__WHAT TO PRODUCE__. Leave the images aside and output every entry exactly.

[Page-level text extractions]
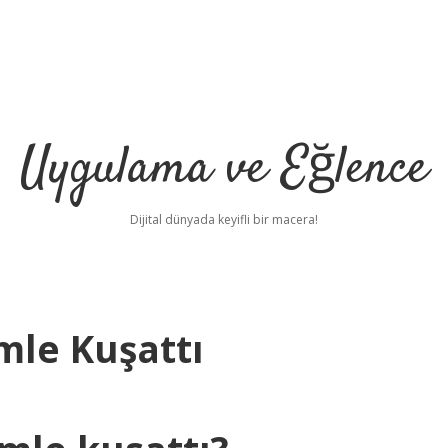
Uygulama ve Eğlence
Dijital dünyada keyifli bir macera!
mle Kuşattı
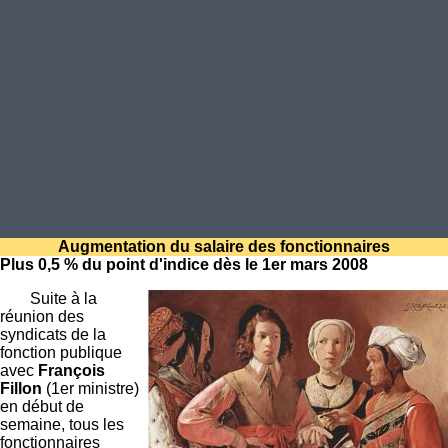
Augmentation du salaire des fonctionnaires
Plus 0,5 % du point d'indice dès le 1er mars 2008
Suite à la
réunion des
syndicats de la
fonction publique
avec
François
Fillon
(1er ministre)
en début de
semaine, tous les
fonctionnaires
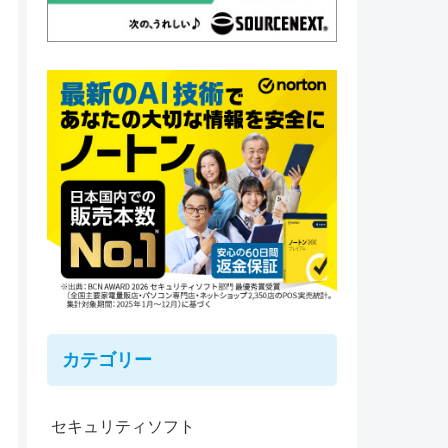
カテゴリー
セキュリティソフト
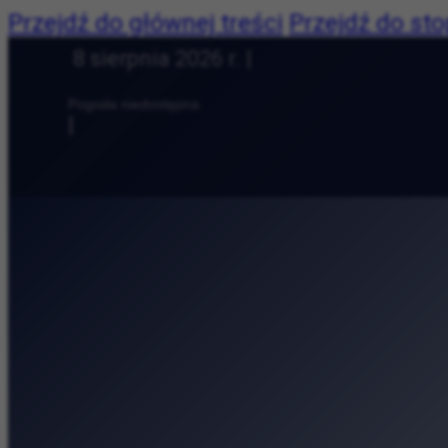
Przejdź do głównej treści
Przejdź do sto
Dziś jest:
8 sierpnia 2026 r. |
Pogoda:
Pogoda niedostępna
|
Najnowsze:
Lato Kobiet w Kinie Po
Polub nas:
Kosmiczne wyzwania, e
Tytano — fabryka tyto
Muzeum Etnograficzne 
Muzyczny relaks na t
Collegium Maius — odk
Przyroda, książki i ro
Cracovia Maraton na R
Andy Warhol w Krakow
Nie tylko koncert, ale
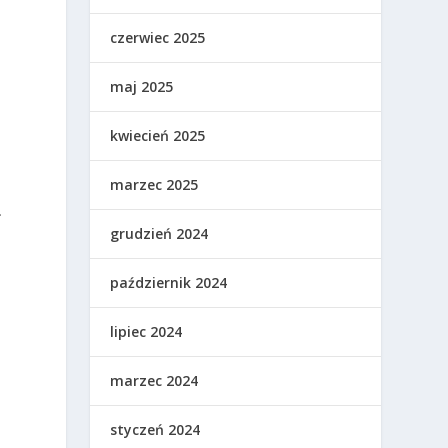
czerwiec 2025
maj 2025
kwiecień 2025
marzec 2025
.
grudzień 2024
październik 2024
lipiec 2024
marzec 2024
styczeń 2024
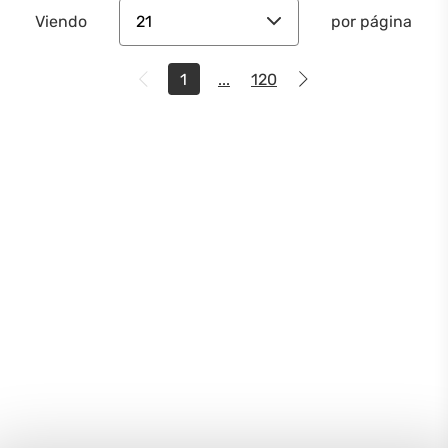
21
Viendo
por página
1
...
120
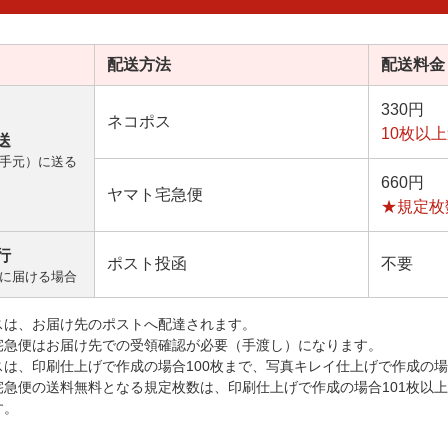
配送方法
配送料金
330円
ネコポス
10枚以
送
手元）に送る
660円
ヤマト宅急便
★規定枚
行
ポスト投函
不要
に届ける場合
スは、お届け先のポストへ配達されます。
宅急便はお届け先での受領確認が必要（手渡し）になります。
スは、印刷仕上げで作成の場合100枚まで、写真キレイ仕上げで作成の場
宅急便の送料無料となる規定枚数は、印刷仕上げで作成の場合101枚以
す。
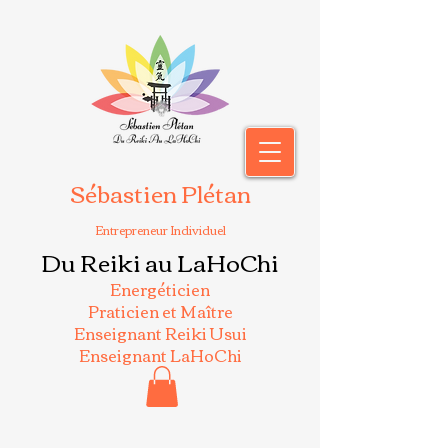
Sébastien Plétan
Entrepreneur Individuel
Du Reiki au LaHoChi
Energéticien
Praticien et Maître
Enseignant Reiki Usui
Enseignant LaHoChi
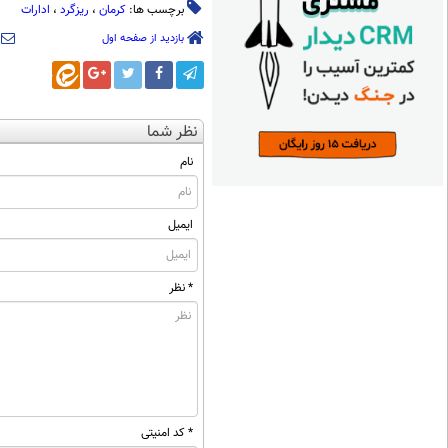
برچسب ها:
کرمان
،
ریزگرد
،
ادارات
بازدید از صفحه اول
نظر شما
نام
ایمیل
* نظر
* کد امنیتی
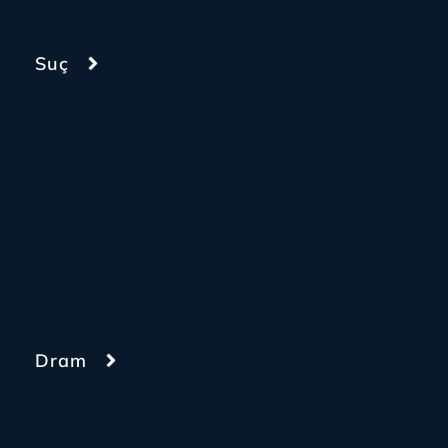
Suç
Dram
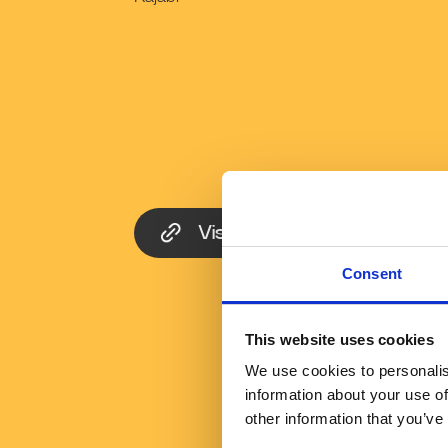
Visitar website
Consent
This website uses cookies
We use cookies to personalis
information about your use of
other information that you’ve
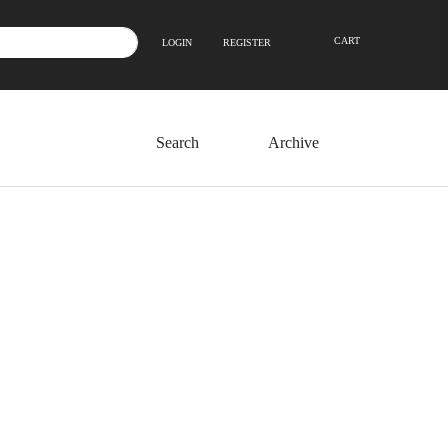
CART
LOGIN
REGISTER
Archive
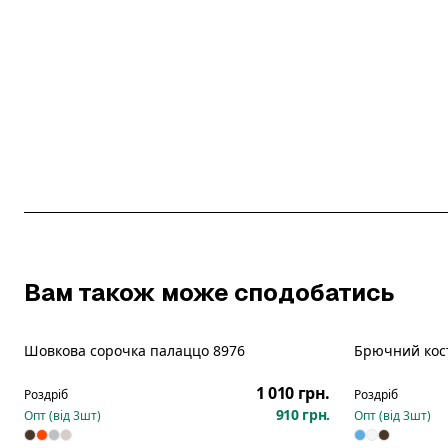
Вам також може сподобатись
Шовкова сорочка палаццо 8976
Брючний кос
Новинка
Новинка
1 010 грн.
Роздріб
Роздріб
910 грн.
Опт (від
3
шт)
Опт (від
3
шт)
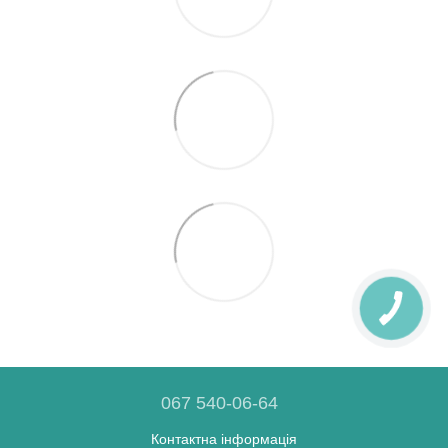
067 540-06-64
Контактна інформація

__ANSWER TO THE PROBLEM__.
Uygulama ve Eğlence
Dijital dünyada keyifli bir macera!
mle Kuşattı
Augmentation du salaire des fonctionnaires
Plus 0,5 % du point d'indice dès le 1er mars 2008
Suite à la
réunion des
syndicats de la
fonction publique
avec
François
Fillon
(1er ministre)
en début de
semaine, tous les
fonctionnaires
カテゴリー
セキュリティソフト
Przejdź do głównej treści
Przejdź do sto
Dziś jest:
8 sierpnia 2026 r. |
Pogoda:
Pogoda niedostępna
|
Najnowsze:
Lato Kobiet w Kinie Po
Polub nas:
Kosmiczne wyzwania, e
Tytano — fabryka tyto
Muzeum Etnograficzne 
Muzyczny relaks na t
Collegium Maius — odk
Przyroda, książki i ro
Cracovia Maraton na R
Andy Warhol w Krakow
Nie tylko koncert, ale
czerwiec 2025
maj 2025
kwiecień 2025
marzec 2025
.
grudzień 2024
październik 2024
lipiec 2024
marzec 2024
styczeń 2024
21
Viendo
por página
1
...
120
配送方法
配送料金
330円
ネコポス
10枚以
送
手元）に送る
660円
ヤマト宅急便
★規定枚
行
ポスト投函
不要
に届ける場合
スは、お届け先のポストへ配達されます。
宅急便はお届け先での受領確認が必要（手渡し）になります。
スは、印刷仕上げで作成の場合100枚まで、写真キレイ仕上げで作成の場
宅急便の送料無料となる規定枚数は、印刷仕上げで作成の場合101枚以
す。
Sébastien Plétan
Entrepreneur Individuel
Du Reiki au LaHoChi
Energéticien
Praticien et Maître
Enseignant Reiki Usui
Enseignant LaHoChi
برچسب ها:
کرمان
،
ریزگرد
،
ادارات
بازدید از صفحه اول
نظر شما
نام
ایمیل
* نظر
* کد امنیتی
Suç
Dram
Visitar website
Consent
This website uses cookies
We use cookies to personalis
information about your use of
other information that you’ve
CART
LOGIN
REGISTER
Archive
Вам також може сподобатись
Шовкова сорочка палаццо 8976
Брючний кос
Новинка
Новинка
1 010 грн.
Роздріб
Роздріб
910 грн.
Опт (від
3
шт)
Опт (від
3
шт)
067 540-06-64
Контактна інформація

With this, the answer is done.